__短い問題 1__. 給与計算ソフトについての文章では、「変動給」はどのような給与だと説明されていますか。

__抜粋した文章__.
────────────────────────────────────────

給与計算ソフトとは、社員の給与を計算したり給与に関連するデータを管理したりするソフトのことです。
あらかじめ、従業員の役職などに応じた基本給や各種手当を登録しておくことで、月末に締まった勤怠情報などをもとに、従業員の基本給や手当、残業代などの要素を元に正確な給与額を算出し、税金や社会保険料などの控除を差し引いて手取り金額を計算します。
また、給与計算だけでなく、勤怠情報の追跡や法的要件の遵守、給与明細の生成、賃金台帳の作成、給与振り込みの手配なども行います。
給与計算ソフトによって対応している範囲が異なるため、導入の際はどのような機能がついているのか確認することが重要です。
また、搭載したい機能がある場合は、給与計算ソフトを探す前に要望を洗い出しておくと安心です。
機能に加えて、導入にどれくらいの費用が発生するかも確認しておきましょう。ソフトによっては費用がかからない、フリーでの利用も可能です。
1-1. 給与計算ソフトが必要な理由
社員には、あらかじめ決められた基本給が設定されています。また社員によってはそこに、下記のような金額が加算されます。
| 変動給 | 休日や深夜、残業の度合いによって加算される給与 |
| 手当 | 住宅手当や家族手当、企業独自の手当など |
このような「社員に支給する額」だけではなく、控除額も計算しなくてはなりません。控除額に該当するのは下記のようなものです。

────────────────────────────────────────

__入力データ__.

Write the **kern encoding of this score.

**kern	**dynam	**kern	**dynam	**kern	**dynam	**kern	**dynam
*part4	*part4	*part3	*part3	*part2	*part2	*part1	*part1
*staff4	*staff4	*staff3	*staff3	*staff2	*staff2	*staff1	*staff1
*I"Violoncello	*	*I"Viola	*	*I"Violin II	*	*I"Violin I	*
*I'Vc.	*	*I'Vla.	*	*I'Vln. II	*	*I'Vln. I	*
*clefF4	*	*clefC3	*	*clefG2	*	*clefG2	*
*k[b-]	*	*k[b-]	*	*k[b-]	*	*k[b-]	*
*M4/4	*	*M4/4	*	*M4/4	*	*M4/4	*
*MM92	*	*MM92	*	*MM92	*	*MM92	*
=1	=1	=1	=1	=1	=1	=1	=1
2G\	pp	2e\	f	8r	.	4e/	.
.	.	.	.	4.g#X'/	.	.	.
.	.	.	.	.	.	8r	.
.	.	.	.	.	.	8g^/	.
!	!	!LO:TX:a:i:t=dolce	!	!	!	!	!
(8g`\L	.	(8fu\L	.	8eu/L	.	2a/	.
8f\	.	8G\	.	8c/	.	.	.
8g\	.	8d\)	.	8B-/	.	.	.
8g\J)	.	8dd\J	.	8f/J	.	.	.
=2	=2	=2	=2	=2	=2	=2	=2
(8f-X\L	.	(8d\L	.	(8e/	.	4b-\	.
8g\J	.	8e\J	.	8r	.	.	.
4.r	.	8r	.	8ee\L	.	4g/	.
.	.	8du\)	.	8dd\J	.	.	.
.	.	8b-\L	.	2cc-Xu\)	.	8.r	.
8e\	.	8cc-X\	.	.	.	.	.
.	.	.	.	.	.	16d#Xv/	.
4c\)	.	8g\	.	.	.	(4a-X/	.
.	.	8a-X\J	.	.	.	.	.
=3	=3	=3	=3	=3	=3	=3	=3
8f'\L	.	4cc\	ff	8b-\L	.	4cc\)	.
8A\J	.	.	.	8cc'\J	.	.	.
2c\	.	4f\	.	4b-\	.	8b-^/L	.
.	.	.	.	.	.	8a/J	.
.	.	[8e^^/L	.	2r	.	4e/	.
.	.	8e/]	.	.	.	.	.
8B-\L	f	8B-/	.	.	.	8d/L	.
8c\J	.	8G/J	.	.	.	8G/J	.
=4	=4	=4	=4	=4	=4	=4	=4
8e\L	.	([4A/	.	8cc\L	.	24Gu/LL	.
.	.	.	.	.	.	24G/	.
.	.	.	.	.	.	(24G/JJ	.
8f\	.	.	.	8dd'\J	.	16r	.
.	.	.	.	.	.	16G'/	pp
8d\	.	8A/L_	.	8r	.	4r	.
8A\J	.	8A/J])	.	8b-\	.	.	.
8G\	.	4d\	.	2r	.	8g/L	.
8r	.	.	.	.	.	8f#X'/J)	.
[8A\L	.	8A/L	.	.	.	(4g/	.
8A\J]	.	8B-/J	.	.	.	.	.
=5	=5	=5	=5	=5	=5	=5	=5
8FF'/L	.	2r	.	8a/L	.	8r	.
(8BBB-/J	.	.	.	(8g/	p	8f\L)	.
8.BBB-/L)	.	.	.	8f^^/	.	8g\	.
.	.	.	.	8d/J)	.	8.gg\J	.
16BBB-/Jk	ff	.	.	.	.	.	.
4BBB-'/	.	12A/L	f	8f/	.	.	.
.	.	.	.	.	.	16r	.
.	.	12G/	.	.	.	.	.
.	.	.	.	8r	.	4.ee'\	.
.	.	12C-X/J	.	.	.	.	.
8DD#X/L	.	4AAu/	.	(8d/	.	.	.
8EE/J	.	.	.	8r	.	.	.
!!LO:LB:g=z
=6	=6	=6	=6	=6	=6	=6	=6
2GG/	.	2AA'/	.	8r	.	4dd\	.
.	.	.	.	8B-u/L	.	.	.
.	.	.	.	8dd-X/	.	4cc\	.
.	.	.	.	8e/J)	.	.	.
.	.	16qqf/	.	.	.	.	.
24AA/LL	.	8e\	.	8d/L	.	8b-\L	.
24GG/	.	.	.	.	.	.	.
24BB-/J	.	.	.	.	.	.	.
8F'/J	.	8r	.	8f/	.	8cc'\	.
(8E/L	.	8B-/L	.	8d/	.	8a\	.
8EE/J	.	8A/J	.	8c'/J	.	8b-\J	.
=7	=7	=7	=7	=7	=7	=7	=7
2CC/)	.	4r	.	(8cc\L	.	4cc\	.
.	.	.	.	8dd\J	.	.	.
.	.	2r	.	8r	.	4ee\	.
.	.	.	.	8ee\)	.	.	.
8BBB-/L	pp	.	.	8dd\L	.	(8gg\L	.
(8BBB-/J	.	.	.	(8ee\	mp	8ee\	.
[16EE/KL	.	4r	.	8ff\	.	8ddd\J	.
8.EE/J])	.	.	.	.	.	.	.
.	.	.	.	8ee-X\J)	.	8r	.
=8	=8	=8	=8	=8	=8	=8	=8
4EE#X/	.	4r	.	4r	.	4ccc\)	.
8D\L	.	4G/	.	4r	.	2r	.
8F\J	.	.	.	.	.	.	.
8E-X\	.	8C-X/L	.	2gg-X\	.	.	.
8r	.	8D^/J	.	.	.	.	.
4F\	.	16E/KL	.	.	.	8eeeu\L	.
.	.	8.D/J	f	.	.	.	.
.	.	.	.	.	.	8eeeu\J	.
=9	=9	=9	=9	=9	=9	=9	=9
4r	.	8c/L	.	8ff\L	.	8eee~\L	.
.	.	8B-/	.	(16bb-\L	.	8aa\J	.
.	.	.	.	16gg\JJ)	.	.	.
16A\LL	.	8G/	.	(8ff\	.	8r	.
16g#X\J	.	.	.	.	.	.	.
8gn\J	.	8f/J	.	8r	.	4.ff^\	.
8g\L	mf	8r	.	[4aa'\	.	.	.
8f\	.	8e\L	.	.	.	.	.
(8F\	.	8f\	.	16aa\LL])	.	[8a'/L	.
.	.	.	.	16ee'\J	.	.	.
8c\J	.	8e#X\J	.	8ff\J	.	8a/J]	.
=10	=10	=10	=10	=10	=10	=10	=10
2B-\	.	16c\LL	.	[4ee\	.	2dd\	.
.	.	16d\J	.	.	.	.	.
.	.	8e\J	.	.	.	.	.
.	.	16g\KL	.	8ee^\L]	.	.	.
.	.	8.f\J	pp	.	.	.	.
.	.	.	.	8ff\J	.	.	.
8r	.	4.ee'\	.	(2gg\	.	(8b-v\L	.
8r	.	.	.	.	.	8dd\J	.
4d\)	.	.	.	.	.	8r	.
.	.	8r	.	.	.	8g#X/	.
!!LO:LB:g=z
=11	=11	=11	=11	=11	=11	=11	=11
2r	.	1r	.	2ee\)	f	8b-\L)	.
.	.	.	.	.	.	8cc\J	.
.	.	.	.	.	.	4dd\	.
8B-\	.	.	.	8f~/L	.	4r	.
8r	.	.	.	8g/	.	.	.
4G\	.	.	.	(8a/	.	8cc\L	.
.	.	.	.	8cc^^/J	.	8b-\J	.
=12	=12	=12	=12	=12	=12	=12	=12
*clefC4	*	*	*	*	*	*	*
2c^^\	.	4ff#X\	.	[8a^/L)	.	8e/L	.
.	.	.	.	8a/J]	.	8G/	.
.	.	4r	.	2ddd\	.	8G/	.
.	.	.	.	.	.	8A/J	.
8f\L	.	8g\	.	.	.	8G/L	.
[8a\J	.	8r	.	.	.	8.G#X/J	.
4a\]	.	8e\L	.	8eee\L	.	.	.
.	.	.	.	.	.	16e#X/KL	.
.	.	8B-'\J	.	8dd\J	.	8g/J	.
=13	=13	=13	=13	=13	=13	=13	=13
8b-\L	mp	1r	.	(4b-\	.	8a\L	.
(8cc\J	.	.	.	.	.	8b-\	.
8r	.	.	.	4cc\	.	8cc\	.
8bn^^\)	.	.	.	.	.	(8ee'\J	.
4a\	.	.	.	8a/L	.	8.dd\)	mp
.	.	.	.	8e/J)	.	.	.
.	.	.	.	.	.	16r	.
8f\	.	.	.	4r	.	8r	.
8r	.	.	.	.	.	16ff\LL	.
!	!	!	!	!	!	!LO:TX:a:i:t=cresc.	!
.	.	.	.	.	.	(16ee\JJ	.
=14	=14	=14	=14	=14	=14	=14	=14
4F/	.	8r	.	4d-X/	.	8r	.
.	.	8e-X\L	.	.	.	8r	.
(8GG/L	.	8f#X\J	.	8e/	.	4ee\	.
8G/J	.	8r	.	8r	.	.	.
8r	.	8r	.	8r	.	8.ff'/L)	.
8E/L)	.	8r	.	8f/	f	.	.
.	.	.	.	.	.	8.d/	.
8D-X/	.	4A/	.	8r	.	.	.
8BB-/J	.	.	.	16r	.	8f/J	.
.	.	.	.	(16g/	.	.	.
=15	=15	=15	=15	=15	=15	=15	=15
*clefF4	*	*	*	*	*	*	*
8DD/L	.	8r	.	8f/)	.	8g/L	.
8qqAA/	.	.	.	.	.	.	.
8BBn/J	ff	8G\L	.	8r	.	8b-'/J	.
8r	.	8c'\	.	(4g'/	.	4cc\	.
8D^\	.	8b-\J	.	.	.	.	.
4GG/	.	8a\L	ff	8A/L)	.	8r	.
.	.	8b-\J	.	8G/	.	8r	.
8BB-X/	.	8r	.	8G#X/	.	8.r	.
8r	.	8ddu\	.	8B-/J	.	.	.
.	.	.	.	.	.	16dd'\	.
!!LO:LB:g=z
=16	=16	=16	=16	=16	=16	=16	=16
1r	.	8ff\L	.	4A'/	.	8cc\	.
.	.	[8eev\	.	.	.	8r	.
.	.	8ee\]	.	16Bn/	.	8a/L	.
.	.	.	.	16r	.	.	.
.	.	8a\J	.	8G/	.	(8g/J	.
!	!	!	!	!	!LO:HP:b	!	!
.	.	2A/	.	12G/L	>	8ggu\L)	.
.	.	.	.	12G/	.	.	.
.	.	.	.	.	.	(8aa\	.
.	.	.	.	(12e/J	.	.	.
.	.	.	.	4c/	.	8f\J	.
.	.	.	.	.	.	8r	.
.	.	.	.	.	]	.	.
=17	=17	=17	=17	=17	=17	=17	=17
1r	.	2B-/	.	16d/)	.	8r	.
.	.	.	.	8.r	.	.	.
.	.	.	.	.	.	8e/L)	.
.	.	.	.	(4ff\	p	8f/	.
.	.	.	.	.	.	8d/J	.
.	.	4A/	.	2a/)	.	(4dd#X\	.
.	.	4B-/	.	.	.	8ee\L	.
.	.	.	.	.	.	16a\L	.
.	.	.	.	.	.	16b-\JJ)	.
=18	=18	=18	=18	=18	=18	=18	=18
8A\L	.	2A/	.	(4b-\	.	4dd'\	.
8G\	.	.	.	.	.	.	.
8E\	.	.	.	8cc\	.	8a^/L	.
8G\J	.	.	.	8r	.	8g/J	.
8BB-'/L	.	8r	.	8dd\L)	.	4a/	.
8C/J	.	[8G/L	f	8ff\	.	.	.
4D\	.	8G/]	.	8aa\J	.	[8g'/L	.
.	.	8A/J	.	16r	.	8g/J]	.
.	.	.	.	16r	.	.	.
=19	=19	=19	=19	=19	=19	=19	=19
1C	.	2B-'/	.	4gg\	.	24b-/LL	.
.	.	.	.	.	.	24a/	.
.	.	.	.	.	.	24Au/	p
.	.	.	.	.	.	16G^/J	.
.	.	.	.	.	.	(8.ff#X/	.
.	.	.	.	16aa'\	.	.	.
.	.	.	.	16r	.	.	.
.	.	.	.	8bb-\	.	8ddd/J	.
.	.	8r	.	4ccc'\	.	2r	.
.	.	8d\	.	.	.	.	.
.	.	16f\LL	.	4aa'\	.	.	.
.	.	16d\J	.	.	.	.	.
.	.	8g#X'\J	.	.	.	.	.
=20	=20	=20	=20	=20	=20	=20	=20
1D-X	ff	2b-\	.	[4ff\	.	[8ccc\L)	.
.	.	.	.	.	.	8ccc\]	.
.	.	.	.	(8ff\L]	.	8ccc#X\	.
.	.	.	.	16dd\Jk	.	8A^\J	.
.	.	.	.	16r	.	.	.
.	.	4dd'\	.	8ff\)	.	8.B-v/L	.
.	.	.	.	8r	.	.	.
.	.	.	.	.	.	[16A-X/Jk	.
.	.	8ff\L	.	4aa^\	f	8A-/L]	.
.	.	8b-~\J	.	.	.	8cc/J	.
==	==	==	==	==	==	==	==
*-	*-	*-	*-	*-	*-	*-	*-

────────────────────────────────────────

__短い問題 2__. 上の行のうち、文字列「kern」を含む行をすべて選び出してください。大文字と小文字は区別します。

__解答全文 1__. 休日や深夜、残業の度合いによって加算される給与です。

__解答全文 2__.
Write the **kern encoding of this score.
**kern	**dynam	**kern	**dynam	**kern	**dynam	**kern	**dynam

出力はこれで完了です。